▸ **Exercices à faire**
[1] Dans l'extrait sur le ticket de caisse, relevez les choix que le commerçant doit laisser au client à partir du 1er août 2023.
[2] Recopiez à l'identique, s'il vous plaît, toutes les lignes des entrées ci-dessous, de « kingdom » à « common name », sans reproduire les images.

▸ **Extrait choisi**
Fin de l’impression systématique du ticket de caisse : quelles solutions sont possibles et quelles sont les règles ?
À partir du 1er août 2023, l’impression systématique des tickets de caisse sera interdite. Le consommateur pourra toutefois en demander un s’il le souhaite. Il est également possible, à titre facultatif et à certaines conditions, de proposer des tickets dématérialisés. La CNIL rappelle les règles à respecter et les bonnes pratiques.
À retenir :
- À partir du 1er août 2023, pour les achats du quotidien, vous devez informer et laisser le choix au client : pas de ticket, ticket papier ou ticket dématérialisé (si vous proposez ce dernier).
- Les tickets de caisse dématérialisés ne sont pas nécessairement les solutions les plus respectueuses de l’environnement et leur déploiement doit être encadré.
- Si vous décidez de proposer l’envoi dématérialisé du ticket, les solutions à privilégier sont celles qui nécessitent de collecter le moins de données personnelles. Elles doivent, dans tous les cas, respecter le RGPD et la loi Informatique et Libertés.

▸ **Entrées extraites**

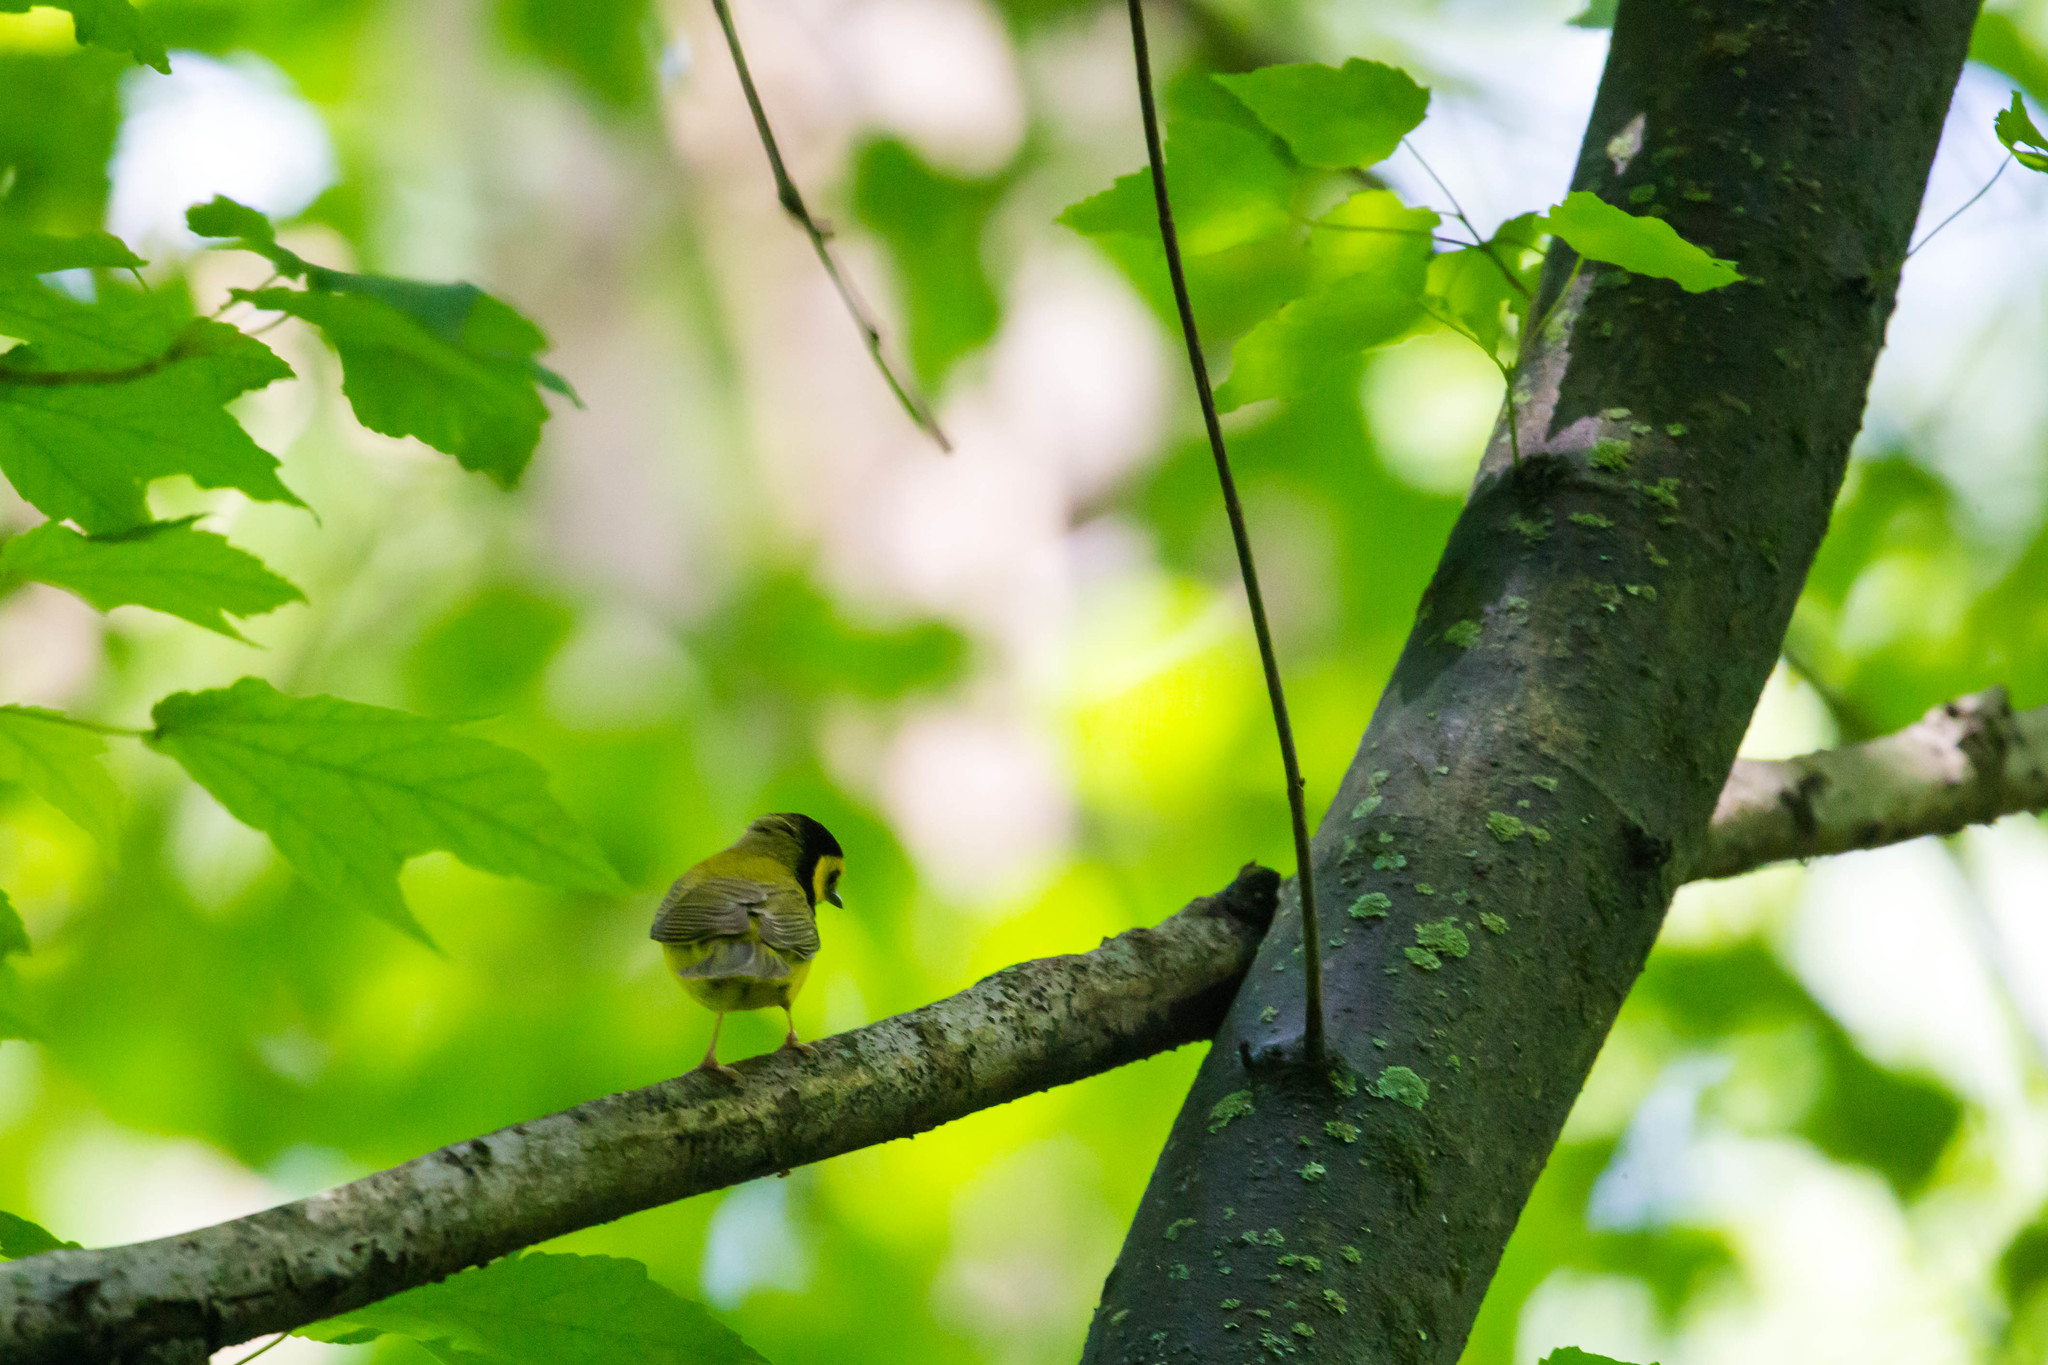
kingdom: Animalia
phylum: Chordata
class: Aves
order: Passeriformes
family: Parulidae
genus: Setophaga
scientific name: Setophaga citrina
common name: Hooded warbler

▸ **Réponses ci-dessous**
[1] Pas de ticket ; ticket papier ; ticket dématérialisé (si le commerçant le propose).

[2]
kingdom: Animalia
phylum: Chordata
class: Aves
order: Passeriformes
family: Parulidae
genus: Setophaga
scientific name: Setophaga citrina
common name: Hooded warbler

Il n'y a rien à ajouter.